Après deux ans de discussion, on a choisi le vaisseau spatial comme premier projet parce qu’il demandait moins en termes de coûts et de technologies.
Bien que la Chine ait accompli des progrès extraordinaires, il lui reste du chemin à parcourir pour rejoindre les leaders. Le 12 avril 1961, l’astronaute soviétique Yuri Gagarin est devenu le premier être humain dans l’espace, et le premier voyageur chinois, Yang Liwei, a réalisé la même expérience 42 ans plus tard. Toutefois, ce n’est pas le seul indice de la distance entre la Chine et l’URSS et les États-Unis.
« Nous croyons qu’il y a un écart de dix à quinze ans entre la Chine et le niveau le plus avancé du monde, dit Li Dayao.
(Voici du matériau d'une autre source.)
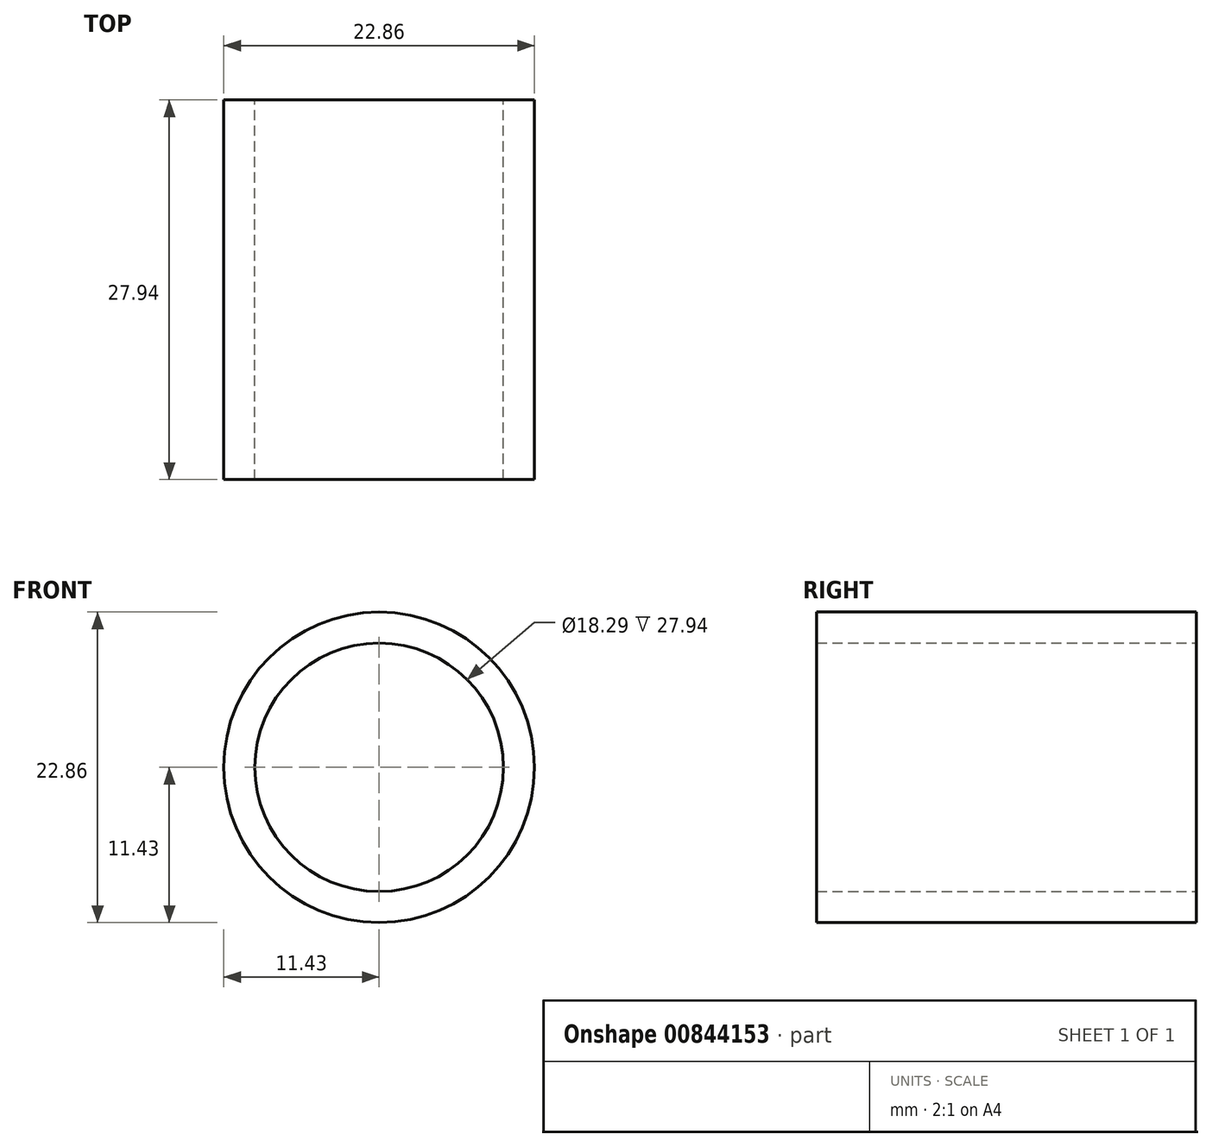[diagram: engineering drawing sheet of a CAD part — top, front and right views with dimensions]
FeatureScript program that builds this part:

Les technologies adoptées par Shenzhou 5 sont similaires à celles de Soyuz TM d’ex-URSS pour les vaisseaux mis en usage en 1986. »
De plus, il y a environ dix ans d’écart entre les technologies chinoises Tiros, Telestar, retour des satellites, satellites pilotes, expérimentation des satellites qui furent lancés dans les années 1990 et celle du monde avancé.
Le voyage de l’homme dans l’espace n’était que le premier pas du développement scientifique spatial, qui consiste en technologie de l’homme dans l’espace, stations spatiales et exploration lunaire. La Russie et les États-Unis ont déjà installé des stations spatiales. La Russie a même développé une troisième génération de stations où les vaisseaux peuvent être amarrés et où les astronautes peuvent sortir de leur appareil et réparer le télescope. Les deux pays ont accompli l’exploration de la Lune et prélevé des échantillons de sol. En outre, les États-Unis ont envoyé des astronautes sur la Lune et lancé une mission vers Mars.
D’après
un livre blanc publié par le gouvernement chinois en novembre 2000, le
pays va mettre l’accent sur la station et le laboratoire spatiaux dans
les dix prochaines années. En 2020, la Chine devrait pouvoir envoyer
un homme sur la Lune.
Selon Liu Tun, la maîtrise chinoise des techniques de rentrée et de récupération est encore sommaire. Le premier vol habité n’a duré que 21 heures et n’a utilisé que l’oxygène, le nitrogène et l’eau nécessaires qui pouvaient être facilement transportés de la Terre. Mais si l’astronaute doit rester dans l’espace une semaine, un mois ou un an, un système de circulation d’eau et d’air totalement différent serait essentiel. »
La distance technologique entre la Chine et la Russie et les États-Unis reflète la distance économique entre ces trois pays. Xu Shijie, de la faculté d’astronautique de l’université d’Aéronautique et d’Astronautique de Beijing, dit que le contrôle à distance du Shenzhou 5 a utilisé toutes les stations d’observation et observatoires du pays, mais les États-Unis ont trois stations d’observation à travers le monde, soit en Californie, à Canberra en Australie et à Madrid en Espagne, qui leur permettent de ne pas avoir de points aveugles. En plus, les États-Unis ont plusieurs antennes capables d’explorer le système solaire, mais chacune d’elle coûte des centaines de millions de dollars.